There are a wide range of indicators that advise every element of the programme. The programme of test and trace and the operations that have been developed with that all independently go through the evaluation board, which is chaired by Susan Hopkins and has a wide range of external peers who look at those programmes and the impact that the pilot reviews, as they ramp up, have. There is a wide array of evidence bases that are used across the programme.

Q2102  Meg Hillier: So in essence, the lag is in publication, but there is useful data from this model, which is being used in real time by TTI. Yes? For the record, Chair, the witnesses are nodding vigorously. Thank you, Chair. 

Chair: That concludes our session. Thank you very much indeed for appearing to answer what have necessarily been some technical questions about an annexe.

I think it is an important principle that when evidence is given—not by you, but by others in the organisation—that relies on such information, it should be available at the time. I hope that will be reflected by the organisation. I also reference the concerns of the Committee to ensure that important decisions are informed by an up-to-date assessment of your impact, rather than by one that lags substantially behind the current context.

We are very grateful for your appearing at short notice following the publication last Thursday of your paper. That concludes this meeting of the Committee. 

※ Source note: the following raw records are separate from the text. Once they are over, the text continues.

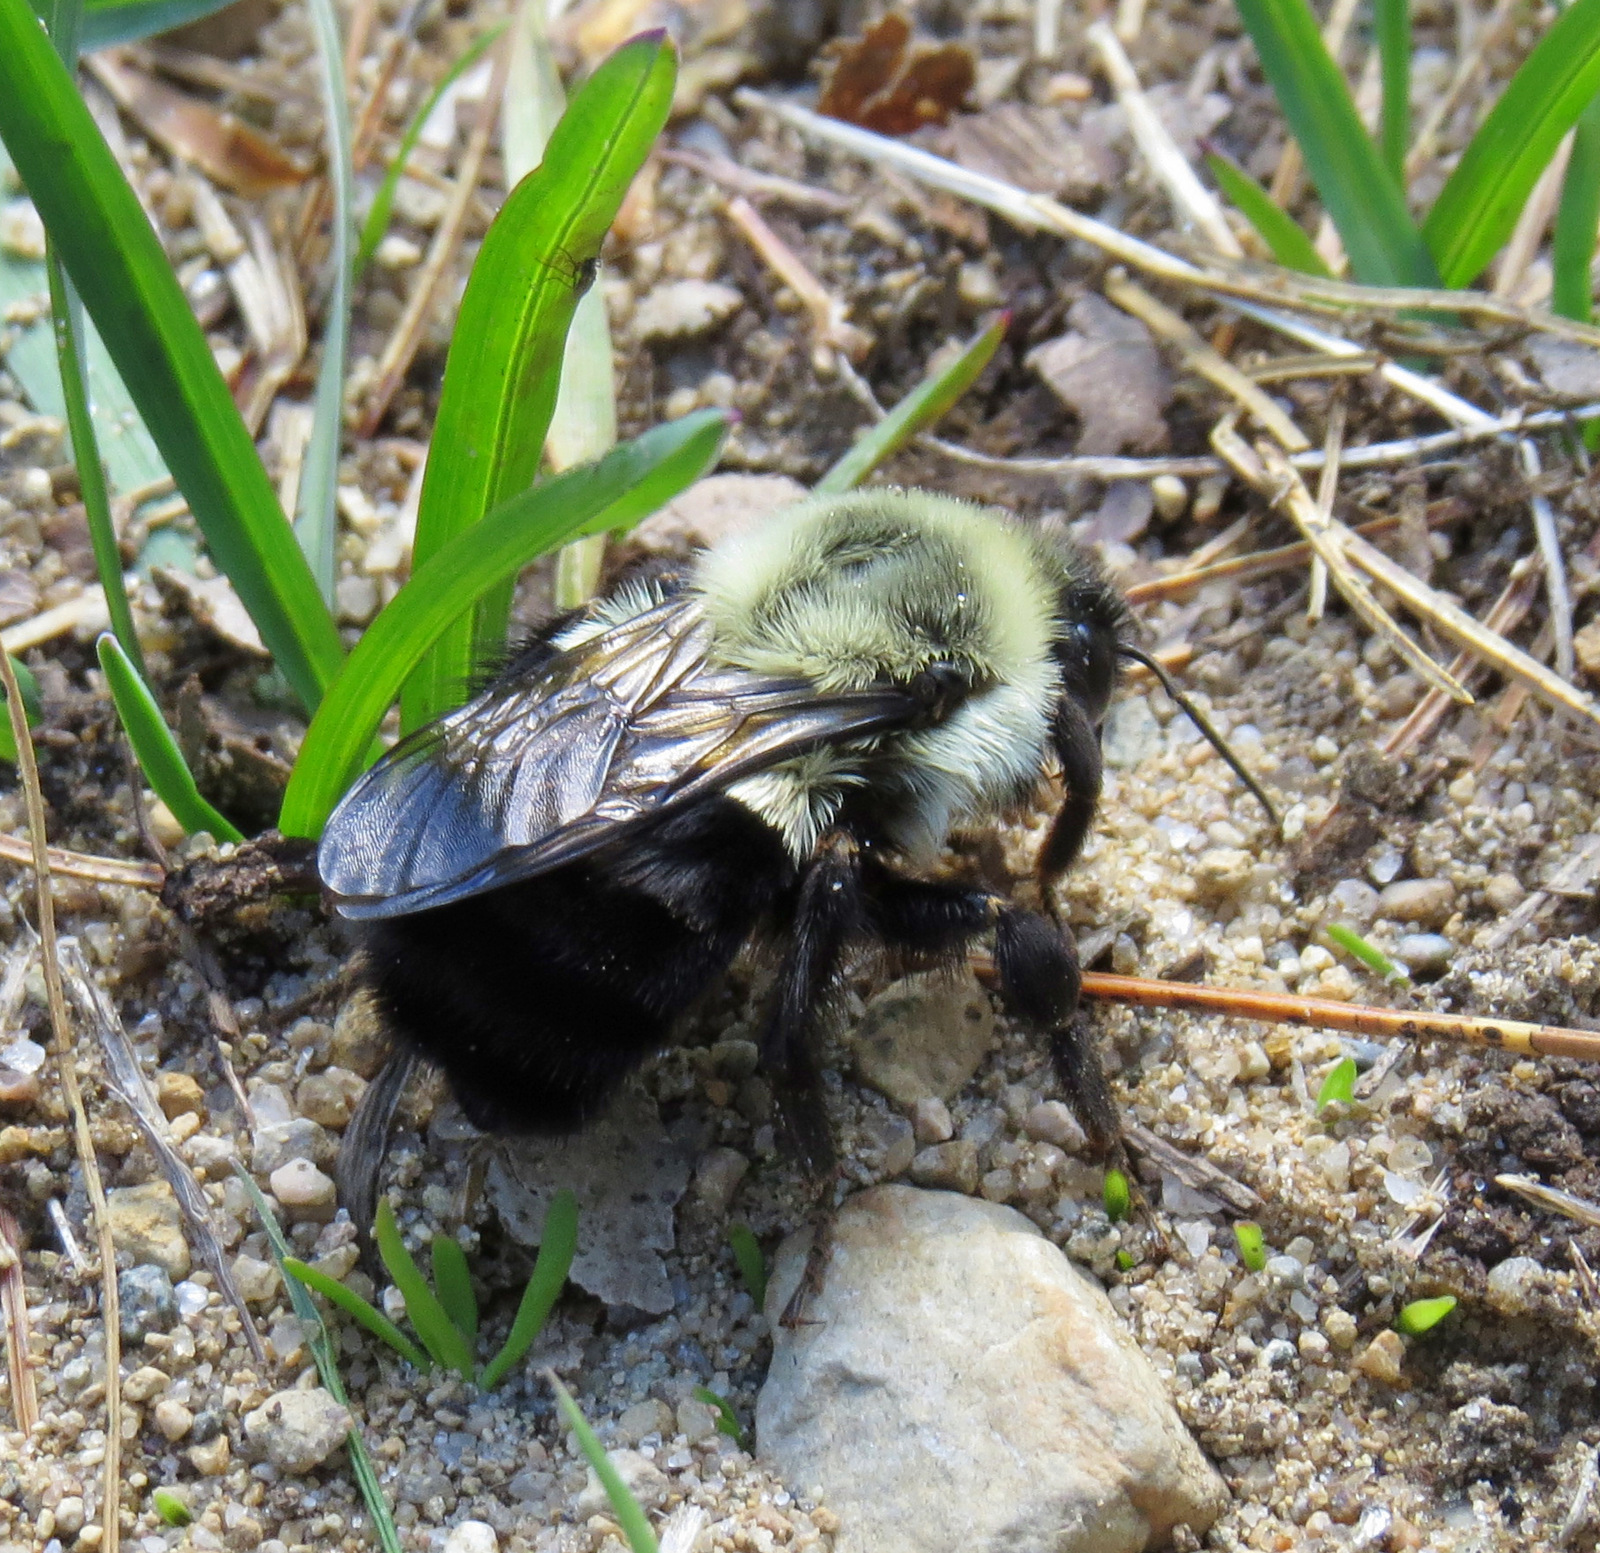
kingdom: Animalia
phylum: Arthropoda
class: Insecta
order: Hymenoptera
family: Apidae
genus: Bombus
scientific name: Bombus impatiens
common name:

[1] Witness clarification: When referring to the prevalence and the number of people I was referring to prevalence and the number of infected people.

[2] Note from witness: To clarify the “Test, Trace, and Isolate (TTI) modelling group” is an alias for the group of academics and researchers funded by the UKRI/NIHR COVID-19 Rapid Response Rolling Call grant MR/V028618/1. This is an independent academic group and is not officially organised by HMG or officially affiliated to SAGE or SPI-M.

[3] Note from witness: To clarify the “Test, Trace, and Isolate (TTI) modelling group” is an alias for the group of academics and researchers funded by the UKRI/NIHR COVID-19 Rapid Response Rolling Call grant MR/V028618/1. This is an independent academic group and is not officially organised by HMG or officially affiliated to SAGE or SPI-M.

[4] Note from witness: To clarify the “Test, Trace, and Isolate (TTI) modelling group” is an alias for the group of academics and researchers funded by the UKRI/NIHR COVID-19 Rapid Response Rolling Call grant MR/V028618/1. This is an independent academic group and is not officially organised by HMG or officially affiliated to SAGE or SPI-M.

[5] Note for witness: To clarify the “Test, Trace, and Isolate (TTI) modelling group” is an alias for the group of academics and researchers funded by the UKRI/NIHR COVID-19 Rapid Response Rolling Call grant MR/V028618/1. This is an independent academic group and is not officially organised by HMG or officially affiliated to SAGE or SPI-M.